What is the LCM of 24 and 9?
Understand the Problem
The question is asking for the least common multiple (LCM) of the two numbers, 24 and 9. To find the LCM, we will determine the smallest multiple that both numbers share.
Answer
The LCM of 24 and 9 is $72$.
Answer for screen readers
The least common multiple (LCM) of 24 and 9 is $72$.
Steps to Solve
- Find the prime factorization of each number
Start by breaking down 24 and 9 into their prime factors. For 24: $$ 24 = 2^3 \times 3^1 $$ For 9: $$ 9 = 3^2 $$
- Identify the highest powers of each prime factor
Next, identify the highest power of each prime factor found in either factorization.
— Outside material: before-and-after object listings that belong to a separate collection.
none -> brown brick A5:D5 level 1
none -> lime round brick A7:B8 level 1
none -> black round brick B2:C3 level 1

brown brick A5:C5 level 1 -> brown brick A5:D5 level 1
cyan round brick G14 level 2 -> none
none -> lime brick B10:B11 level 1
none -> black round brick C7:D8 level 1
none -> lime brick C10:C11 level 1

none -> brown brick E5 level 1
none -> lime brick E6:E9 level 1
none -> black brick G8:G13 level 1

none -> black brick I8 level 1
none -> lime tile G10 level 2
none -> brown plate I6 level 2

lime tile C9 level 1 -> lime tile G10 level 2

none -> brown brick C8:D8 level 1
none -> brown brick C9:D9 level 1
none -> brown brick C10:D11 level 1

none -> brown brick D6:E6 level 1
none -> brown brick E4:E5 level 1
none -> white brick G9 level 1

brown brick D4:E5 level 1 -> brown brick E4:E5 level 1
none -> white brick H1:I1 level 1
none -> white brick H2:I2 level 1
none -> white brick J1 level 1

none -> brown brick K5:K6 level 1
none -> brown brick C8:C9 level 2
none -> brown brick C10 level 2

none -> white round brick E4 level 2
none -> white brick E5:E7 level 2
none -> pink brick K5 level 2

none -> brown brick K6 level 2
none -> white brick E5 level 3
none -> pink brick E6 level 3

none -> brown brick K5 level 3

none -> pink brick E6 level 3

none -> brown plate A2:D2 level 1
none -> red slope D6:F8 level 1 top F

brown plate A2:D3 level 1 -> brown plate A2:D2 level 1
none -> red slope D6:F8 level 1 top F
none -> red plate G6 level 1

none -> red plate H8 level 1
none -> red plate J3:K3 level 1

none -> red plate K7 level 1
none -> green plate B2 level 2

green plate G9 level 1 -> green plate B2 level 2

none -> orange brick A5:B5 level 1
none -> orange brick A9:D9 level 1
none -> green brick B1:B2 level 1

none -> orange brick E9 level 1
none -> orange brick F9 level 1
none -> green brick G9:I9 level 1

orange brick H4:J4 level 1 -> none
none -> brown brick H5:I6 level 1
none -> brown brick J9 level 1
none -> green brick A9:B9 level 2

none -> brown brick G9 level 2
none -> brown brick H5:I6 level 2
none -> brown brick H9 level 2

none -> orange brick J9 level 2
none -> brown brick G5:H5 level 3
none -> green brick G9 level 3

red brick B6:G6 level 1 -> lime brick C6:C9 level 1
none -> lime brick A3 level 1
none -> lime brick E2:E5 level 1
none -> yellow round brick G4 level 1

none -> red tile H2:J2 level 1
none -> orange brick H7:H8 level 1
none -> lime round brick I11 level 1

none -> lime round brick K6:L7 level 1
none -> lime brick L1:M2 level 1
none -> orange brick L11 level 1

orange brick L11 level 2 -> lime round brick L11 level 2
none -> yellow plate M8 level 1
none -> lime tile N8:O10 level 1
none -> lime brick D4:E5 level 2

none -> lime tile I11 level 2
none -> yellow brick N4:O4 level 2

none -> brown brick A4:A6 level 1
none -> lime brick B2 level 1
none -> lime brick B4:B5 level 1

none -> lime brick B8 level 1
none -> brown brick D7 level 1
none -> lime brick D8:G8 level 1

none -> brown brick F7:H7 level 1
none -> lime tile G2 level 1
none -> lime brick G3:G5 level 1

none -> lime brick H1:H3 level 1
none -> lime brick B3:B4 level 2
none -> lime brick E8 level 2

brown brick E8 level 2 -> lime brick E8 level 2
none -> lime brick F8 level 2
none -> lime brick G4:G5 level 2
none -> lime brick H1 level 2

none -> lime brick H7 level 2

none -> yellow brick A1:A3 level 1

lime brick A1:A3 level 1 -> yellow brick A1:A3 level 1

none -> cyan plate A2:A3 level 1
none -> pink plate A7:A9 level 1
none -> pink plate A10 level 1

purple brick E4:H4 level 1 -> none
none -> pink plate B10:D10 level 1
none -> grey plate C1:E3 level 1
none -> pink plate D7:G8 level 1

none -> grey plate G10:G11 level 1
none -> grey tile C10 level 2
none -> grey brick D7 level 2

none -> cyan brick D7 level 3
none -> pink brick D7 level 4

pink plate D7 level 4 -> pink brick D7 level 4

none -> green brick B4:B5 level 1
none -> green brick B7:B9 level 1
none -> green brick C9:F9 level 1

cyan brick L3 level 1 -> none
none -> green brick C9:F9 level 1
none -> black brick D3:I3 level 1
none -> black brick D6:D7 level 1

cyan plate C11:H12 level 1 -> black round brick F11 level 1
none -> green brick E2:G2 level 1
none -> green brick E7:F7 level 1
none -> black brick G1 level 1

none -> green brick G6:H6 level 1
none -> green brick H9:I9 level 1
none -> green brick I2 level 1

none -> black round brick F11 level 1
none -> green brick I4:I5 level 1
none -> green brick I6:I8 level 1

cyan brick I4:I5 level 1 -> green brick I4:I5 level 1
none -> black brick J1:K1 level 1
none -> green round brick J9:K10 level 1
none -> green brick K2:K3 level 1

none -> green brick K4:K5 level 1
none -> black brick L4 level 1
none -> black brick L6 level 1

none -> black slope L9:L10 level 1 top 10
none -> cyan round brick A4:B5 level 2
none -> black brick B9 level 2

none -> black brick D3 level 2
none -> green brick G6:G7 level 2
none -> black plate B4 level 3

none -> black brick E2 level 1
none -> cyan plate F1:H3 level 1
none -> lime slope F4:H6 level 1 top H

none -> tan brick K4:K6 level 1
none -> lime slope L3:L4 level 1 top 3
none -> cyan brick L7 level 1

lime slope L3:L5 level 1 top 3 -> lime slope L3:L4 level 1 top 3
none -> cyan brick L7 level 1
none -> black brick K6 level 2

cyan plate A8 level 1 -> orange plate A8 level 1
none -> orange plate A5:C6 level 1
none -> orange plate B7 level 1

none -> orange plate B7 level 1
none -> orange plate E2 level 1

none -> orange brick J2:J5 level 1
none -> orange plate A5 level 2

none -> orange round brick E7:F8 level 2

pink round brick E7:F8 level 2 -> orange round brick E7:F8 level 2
From 24:
- $2^3$ (highest power of 2)
- $3^1$ (from 24)
From 9:
- $3^2$ (highest power of 3)
The highest powers are:
- $2^3$
- $3^2$
- Multiply the highest powers together
Now, multiply these highest powers together to find the LCM. $$ LCM = 2^3 \times 3^2 $$
- Calculate the final result
Now, calculate the multiplication.
- First, $2^3 = 8$
- Then, $3^2 = 9$ Now multiply these together: $$ LCM = 8 \times 9 = 72 $$
The least common multiple (LCM) of 24 and 9 is $72$.
More Information
The least common multiple (LCM) is useful in various fields such as finding common denominators in fractions. In this case, $72$ is the smallest number that both 24 and 9 can divide into without leaving a remainder.
Tips
- Forgetting to consider all prime factors from both numbers.
- Not taking the highest power of each prime factor.
- Confusing LCM with GCD (Greatest Common Divisor).